Being asked to select individuals whose achievements transformed the lives of fellow women was an honour but, at the same time, rather daunting, Dr Phillips, from the University’s School of Social Sciences, said. “Initially, I came up with a list of possible names which was three pages long,” she said. 

Some of the final choices, such as the inclusion of Marie Stopes, who pioneered modern methods of birth control on the 50p stamp, had proven controversial. But Dr Phillips, a former co-director of the Bedford Centre for Research into Women’s History at Royal Holloway, University of London, argued Stopes’ work had a major impact on women’s lives. “I was involved in a debate on BBC Radio 4’s Woman’s Hour that considered which 20th century event had made the biggest difference to women’s lives,” she said. “Contraception came out on top which is one of the main reasons why I felt Marie Stopes deserved her place.”

Other women on the stamps include Eleanor Rathbone, who campaigned for the family allowance, and politician Barbara Castle, who was responsible for the introduction of the Equal Pay Act.

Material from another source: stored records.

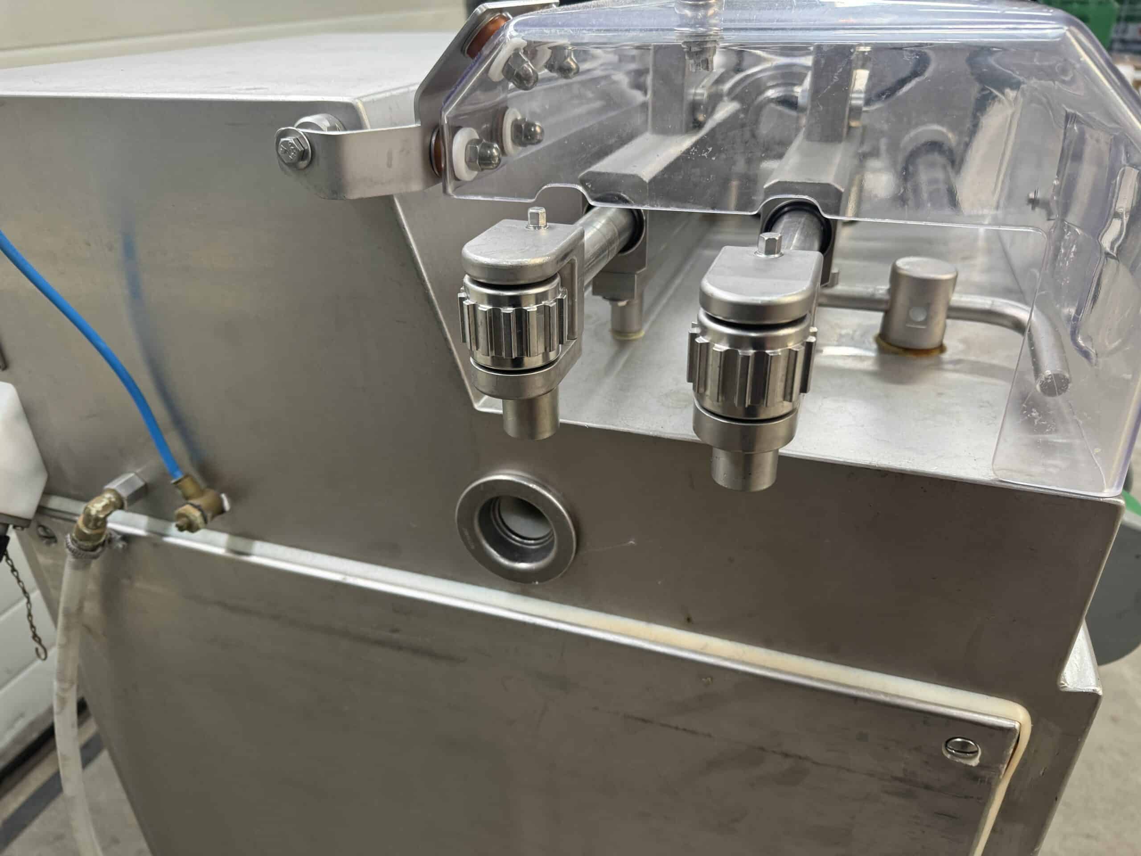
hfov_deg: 71.6
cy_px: 428
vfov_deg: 56.8
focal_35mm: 24
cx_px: 570
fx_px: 791
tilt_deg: -29.2
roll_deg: +1.4
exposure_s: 1/50
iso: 200
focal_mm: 6.76
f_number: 1.78
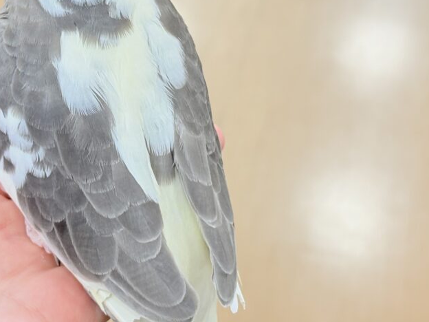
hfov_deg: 19.6
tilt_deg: -27.0
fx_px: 1239
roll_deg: -3.5
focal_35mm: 100
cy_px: 49
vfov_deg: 14.7
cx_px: 178
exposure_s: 1/50
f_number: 1.6
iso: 40
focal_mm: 5.96
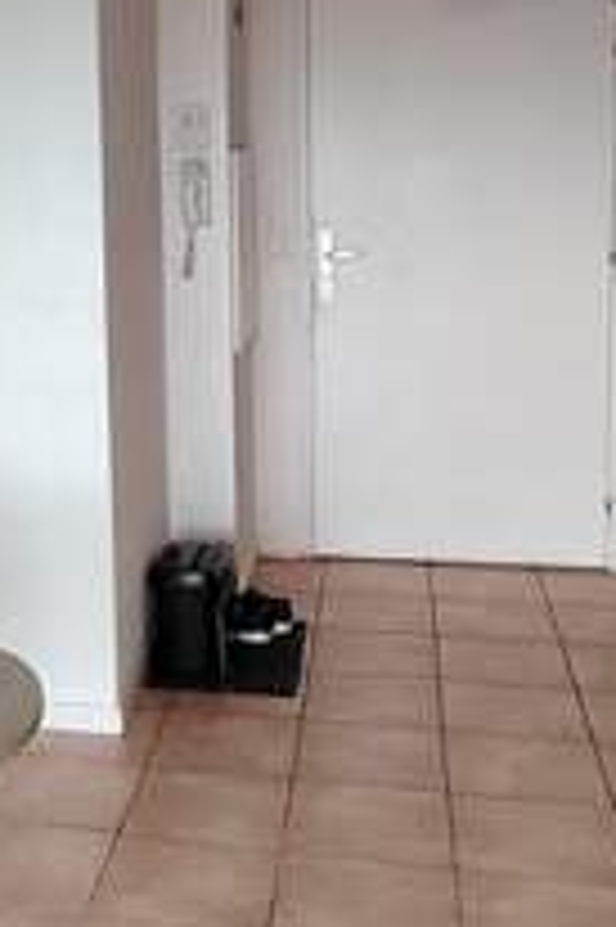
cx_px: -54
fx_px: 1414
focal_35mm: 55
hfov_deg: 23.2
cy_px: 360
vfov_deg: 36.1
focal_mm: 1.42
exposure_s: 1/120
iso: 188
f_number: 2.2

Dr Phillips said she hoped the stamps would help people to remember how much had been achieved in the past 250 years. “In an age where feminism has taken on some negative connotations, it is important to remember how much women today take for granted,” she said. “Having the right to vote is now seen as normal and equal pay is a recognised right, even though there is still some way to go. What is most important is the impact of the Women of Distinction as a group and the changes that occurred as a direct result of them standing by their convictions.”